BBC Newcastle rang this morning to ask if I'd go on air to discuss former Chancellor George Osborne's appointment as editor of the London Evening Standard. Here are my thoughts...

It is not only a clear conflict of interest but a jobs-for-the-boys insult to hard-working journalists everywhere.

Tony Blair put the tin hat on it over the weekend when he told Andrew Marr that Mr Osborne was "a capable guy" and the appointment "would make politics more interesting".

Oh, come off it - how myopic can you get? Mr Osborne is undoubtedly a capable guy but the appointment of a newspaper editor should surely be about quality journalism, not interesting politics. It should be about credentials in journalism, the ability to lead, and balanced judgement.

Mr Osborne's editorship will always been clouded by suspicion that he (along with London Evening Standard owner Evgeny Lebedev) will use it as part of a political powerbase.

Being an editor - at least to do the job properly - means having to live the role. You have to be part of the community you serve, listen to readers so you can make sound judgements, and see the paper (and its website) through to publication. It's more than a full-time job - and surely the same applies to being an MP.

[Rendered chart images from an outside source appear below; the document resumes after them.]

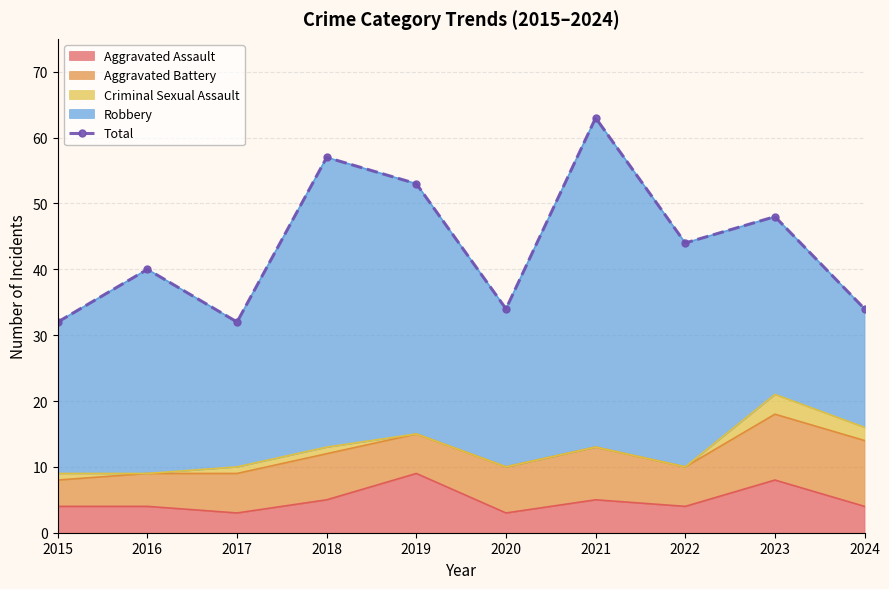

What is the maximum value shown in the chart?

63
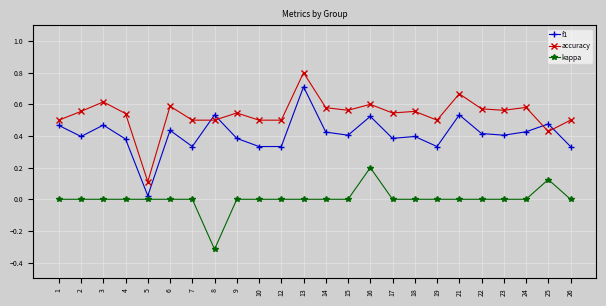

How many accuracy values are between 0 and 1?

24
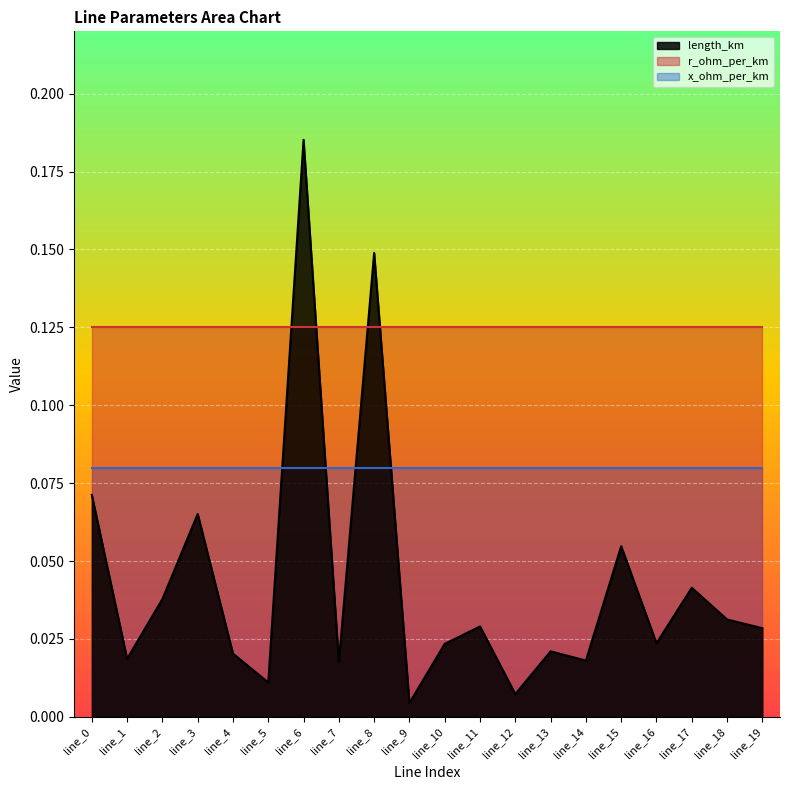

Reading left to right, extract all data points from this chart.

length_km: line_0=0.1	line_1=0.0	line_2=0.0	line_3=0.1	line_4=0.0	line_5=0.0	line_6=0.2	line_7=0.0	line_8=0.1	line_9=0.0	line_10=0.0	line_11=0.0	line_12=0.0	line_13=0.0	line_14=0.0	line_15=0.1	line_16=0.0	line_17=0.0	line_18=0.0	line_19=0.0
r_ohm_per_km: line_0=0.1	line_1=0.1	line_2=0.1	line_3=0.1	line_4=0.1	line_5=0.1	line_6=0.1	line_7=0.1	line_8=0.1	line_9=0.1	line_10=0.1	line_11=0.1	line_12=0.1	line_13=0.1	line_14=0.1	line_15=0.1	line_16=0.1	line_17=0.1	line_18=0.1	line_19=0.1
x_ohm_per_km: line_0=0.1	line_1=0.1	line_2=0.1	line_3=0.1	line_4=0.1	line_5=0.1	line_6=0.1	line_7=0.1	line_8=0.1	line_9=0.1	line_10=0.1	line_11=0.1	line_12=0.1	line_13=0.1	line_14=0.1	line_15=0.1	line_16=0.1	line_17=0.1	line_18=0.1	line_19=0.1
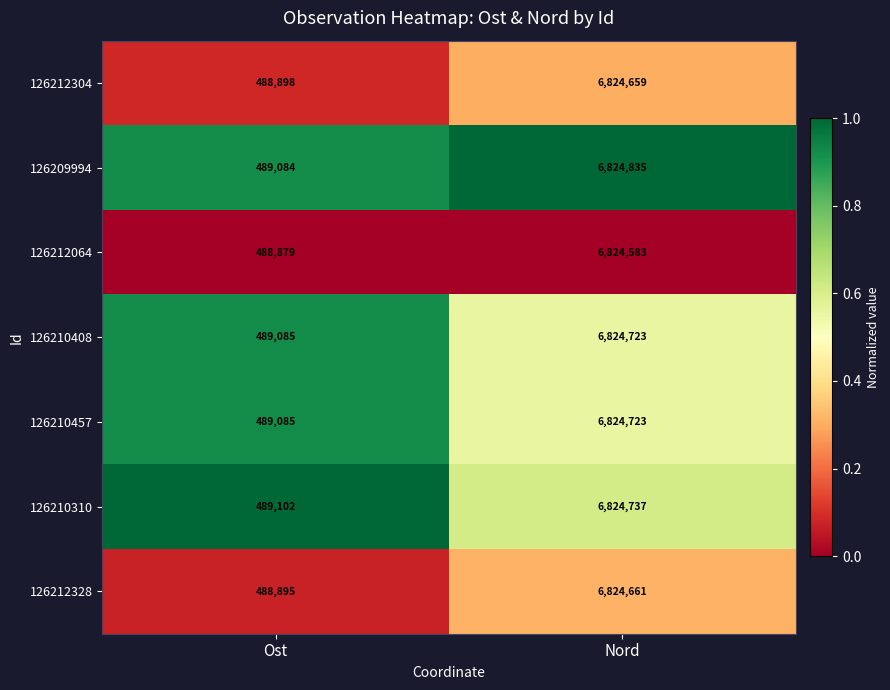

Rank the categories by 126210457 value from lowest to highest.

Ost, Nord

So good luck to Mr Osborne fitting in both jobs on top of earning £13,000 a day as an adviser to BlackRock, the world's biggest asset management firm. I'm sure he'll be good at cutting costs at least.

In the meantime, as an editor with 20 years' experience, and with a CSE Grade 1 maths to my name, I'd like to apply to be Chancellor.

After all, Philip Hammond's making a right pig's ear of it.